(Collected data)
· · ·
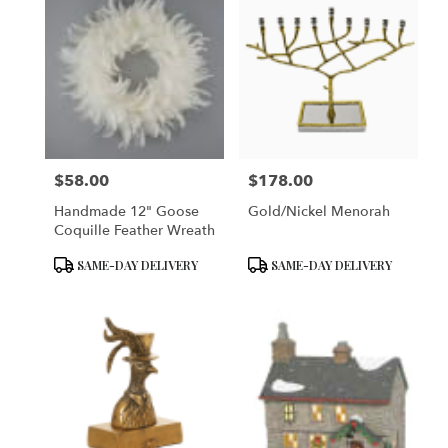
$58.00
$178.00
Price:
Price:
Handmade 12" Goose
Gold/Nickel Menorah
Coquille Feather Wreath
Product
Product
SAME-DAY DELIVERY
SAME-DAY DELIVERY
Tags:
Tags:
· · ·
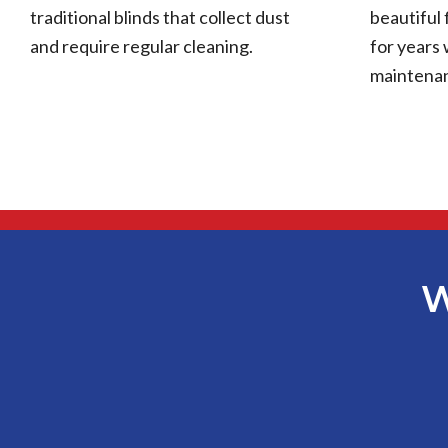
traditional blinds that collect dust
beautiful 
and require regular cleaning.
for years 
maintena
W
· · ·
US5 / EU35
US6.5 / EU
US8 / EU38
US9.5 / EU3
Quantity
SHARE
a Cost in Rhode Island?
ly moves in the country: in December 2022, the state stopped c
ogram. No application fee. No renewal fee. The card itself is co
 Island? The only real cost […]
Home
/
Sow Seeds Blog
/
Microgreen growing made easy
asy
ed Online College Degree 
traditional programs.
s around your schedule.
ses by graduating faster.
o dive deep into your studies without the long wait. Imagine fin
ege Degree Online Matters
· · ·
INSTRUCTIONS TO FOLLOW: How many lines of the records contain the word "traditional"? Reply with the number and nothing else.

REPLY: 2